We make the assumption that each line
- is 13 bytes long
- consists of 5 digits, a space, another 5 digits, and a \n to get to the next line
Let’s really use that to avoid all splitting whatsoever. We’ll use the chunks_exact function to step through the file in 13-byte chunks. For each chunk, we’ll simply parse the bytes, and bucket the obtained numbers.
fn compute_distance(file_path: &str) -> Result<i64> {
// Define the range for 5-digit numbers
const MIN_VAL: i64 = 10_000;
const MAX_VAL: i64 = 99_999;
const RANGE: usize = (MAX_VAL - MIN_VAL + 1) as usize;
// Initialize buckets
let mut buckets1 = vec![0i32; RANGE];
let mut buckets2 = vec![0i32; RANGE];
// Open file and memory-map it
let file = File::open(file_path).context("Failed to open file")?;
let mmap = unsafe { Mmap::map(&file).context("Failed to memory-map file")? };
// Since we know the exact length in bytes of each line, we can simply step through it
const STEP: usize = 13;
for line in mmap.chunks_exact(STEP) {
if let Some((num1, num2)) = parse_line(line) {
unsafe {
*buckets1.get_unchecked_mut((num1 - MIN_VAL) as usize) += 1;
*buckets2.get_unchecked_mut((num2 - MIN_VAL) as usize) += 1;
}
}
}
// Compute total distance
let mut total_distance = 0i64;
let mut j = 0;
(0..RANGE).for_each(|i| {
while buckets1[i] > 0 {
while j < RANGE && buckets2[j] == 0 {
j += 1;
}
if j >= RANGE {
break;
}
let count = buckets1[i].min(buckets2[j]);
total_distance += count as i64 * (i as i64 - j as i64).abs();
buckets1[i] -= count;
buckets2[j] -= count;
}
});
Ok(total_distance)
}
Let’s also change the way we parse lines. Nothing overly crazy, however: we’ll remove the use of SIMD from handling of the byte arrays, and we’ll instead sprinkle some unsafe code in there. For readability, I moved the parsing portion of our logic to another function. We’ll annotate it with an inline(always) attribute, so that the compiler always inlines the code instead of having millions of calls to a separate function. Some experimentation showed that these changes also shaved of some tens of milliseconds on the largest files.
fn parse_line(bytes: &[u8]) -> Option<(i64, i64)> {
if bytes.len() < 13 || unsafe { *bytes.get_unchecked(5) } != b' ' {
return None;
}
// Unsafe slice access (validated by line length check)
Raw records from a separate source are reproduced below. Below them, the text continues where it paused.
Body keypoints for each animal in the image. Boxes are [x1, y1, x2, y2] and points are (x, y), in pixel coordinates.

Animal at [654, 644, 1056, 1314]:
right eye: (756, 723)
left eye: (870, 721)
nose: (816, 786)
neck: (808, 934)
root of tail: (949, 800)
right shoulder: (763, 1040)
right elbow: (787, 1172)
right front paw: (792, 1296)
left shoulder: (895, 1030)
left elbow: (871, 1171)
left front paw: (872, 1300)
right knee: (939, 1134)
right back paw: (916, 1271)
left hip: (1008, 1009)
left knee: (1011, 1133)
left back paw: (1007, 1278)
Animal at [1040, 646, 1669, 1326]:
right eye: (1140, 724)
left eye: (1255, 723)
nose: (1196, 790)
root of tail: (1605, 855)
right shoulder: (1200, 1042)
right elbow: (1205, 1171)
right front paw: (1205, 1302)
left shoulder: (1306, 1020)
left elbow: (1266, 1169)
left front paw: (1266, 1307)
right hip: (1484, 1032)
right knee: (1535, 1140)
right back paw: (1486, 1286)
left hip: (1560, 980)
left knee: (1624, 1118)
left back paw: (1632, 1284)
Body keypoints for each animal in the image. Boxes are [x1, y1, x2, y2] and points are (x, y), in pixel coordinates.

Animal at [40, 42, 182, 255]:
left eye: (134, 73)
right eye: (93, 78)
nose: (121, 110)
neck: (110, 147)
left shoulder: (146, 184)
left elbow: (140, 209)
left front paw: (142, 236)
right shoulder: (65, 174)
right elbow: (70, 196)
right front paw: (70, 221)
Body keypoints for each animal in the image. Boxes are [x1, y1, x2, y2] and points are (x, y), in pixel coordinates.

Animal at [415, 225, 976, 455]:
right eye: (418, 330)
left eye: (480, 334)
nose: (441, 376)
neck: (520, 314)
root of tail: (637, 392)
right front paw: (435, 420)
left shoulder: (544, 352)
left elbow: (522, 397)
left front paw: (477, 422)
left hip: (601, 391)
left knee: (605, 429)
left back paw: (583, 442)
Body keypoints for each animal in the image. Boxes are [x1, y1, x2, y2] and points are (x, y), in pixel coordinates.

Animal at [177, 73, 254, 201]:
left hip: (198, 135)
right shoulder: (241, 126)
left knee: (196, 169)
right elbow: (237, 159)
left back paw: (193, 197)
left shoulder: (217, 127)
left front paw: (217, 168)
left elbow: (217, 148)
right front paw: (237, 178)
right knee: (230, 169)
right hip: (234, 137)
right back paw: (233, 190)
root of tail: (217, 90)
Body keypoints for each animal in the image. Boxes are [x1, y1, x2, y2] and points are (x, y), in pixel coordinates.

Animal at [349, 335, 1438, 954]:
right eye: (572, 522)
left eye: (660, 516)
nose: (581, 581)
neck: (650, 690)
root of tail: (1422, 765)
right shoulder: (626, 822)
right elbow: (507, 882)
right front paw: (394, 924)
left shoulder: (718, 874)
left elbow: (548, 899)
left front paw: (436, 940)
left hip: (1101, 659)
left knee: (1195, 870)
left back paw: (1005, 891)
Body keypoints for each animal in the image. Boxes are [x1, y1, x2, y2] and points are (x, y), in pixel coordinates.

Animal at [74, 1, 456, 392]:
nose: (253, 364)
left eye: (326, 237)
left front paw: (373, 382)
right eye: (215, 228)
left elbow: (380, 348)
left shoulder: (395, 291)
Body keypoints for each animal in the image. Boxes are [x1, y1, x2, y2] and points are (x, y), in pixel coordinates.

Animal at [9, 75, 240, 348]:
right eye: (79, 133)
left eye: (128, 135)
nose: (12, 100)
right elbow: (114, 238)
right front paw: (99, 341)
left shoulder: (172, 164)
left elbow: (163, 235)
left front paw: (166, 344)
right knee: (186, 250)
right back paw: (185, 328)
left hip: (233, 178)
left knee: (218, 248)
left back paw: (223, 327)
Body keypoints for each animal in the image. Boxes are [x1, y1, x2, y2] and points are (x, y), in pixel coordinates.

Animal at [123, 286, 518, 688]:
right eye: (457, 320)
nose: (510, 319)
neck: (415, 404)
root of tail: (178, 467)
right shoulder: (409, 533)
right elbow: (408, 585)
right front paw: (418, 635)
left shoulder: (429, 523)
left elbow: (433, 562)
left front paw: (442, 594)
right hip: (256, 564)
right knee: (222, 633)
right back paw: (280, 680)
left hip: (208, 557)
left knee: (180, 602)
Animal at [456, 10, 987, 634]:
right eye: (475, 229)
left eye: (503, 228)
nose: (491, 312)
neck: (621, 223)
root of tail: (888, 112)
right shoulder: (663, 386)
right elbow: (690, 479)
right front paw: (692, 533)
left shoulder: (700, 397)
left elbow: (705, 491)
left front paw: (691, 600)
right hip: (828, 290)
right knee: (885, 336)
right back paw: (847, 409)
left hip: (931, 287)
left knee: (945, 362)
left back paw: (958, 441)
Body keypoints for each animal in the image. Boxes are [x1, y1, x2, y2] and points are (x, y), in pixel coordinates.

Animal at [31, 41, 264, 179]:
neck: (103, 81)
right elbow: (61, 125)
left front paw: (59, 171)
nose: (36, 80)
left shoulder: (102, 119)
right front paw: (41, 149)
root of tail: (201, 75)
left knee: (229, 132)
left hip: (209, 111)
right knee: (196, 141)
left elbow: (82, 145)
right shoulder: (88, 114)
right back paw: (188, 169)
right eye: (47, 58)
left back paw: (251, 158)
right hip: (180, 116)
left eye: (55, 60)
let num1 = parse_digits(unsafe { bytes.get_unchecked(0..5) })?;
let num2 = parse_digits(unsafe { bytes.get_unchecked(6..11) })?;
Some((num1, num2))
}
#[inline(always)]
fn parse_digits(bytes: &[u8]) -> Option<i64> {
if bytes.len() != 5 {
return None;
}
// Safe to parse now
let d0 = (bytes[0] - b'0') as i64;
let d1 = (bytes[1] - b'0') as i64;
let d2 = (bytes[2] - b'0') as i64;
let d3 = (bytes[3] - b'0') as i64;
let d4 = (bytes[4] - b'0') as i64;
Some(d0 * 10000 + d1 * 1000 + d2 * 100 + d3 * 10 + d4)
}
And this results in the final set of results I will show you. I’m glad to see that these last set of changes decreased the time spent by another 35-40%, which is pretty amazing. However, I hope some of you can completely leave my Rust implementation in the dust and introduce massive speedups (maybe using the GPU, even more interesting and innovative algorithms or approaches, …). Again, if so, definitely contact me; I always want to learn. For the time being, on my machine, loading the file and processing 100 million entries takes about 1 second, which is fine by me. Thanks for reading through the entire article; I hope it sparked your interest!